▶ _Task directions_
Retype each entry below exactly. Do not carry any image over.

▶ _Materials provided_
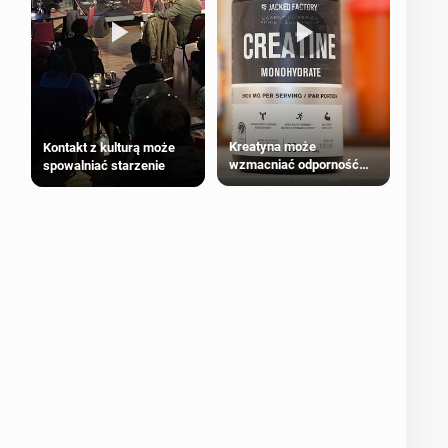
Kreatyna może
Kontakt z kulturą może
wzmacniać odporność
spowalniać starzenie
przeciw nowotworom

▶ _Result for this task_
Kreatyna może
Kontakt z kulturą może
wzmacniać odporność
spowalniać starzenie
przeciw nowotworom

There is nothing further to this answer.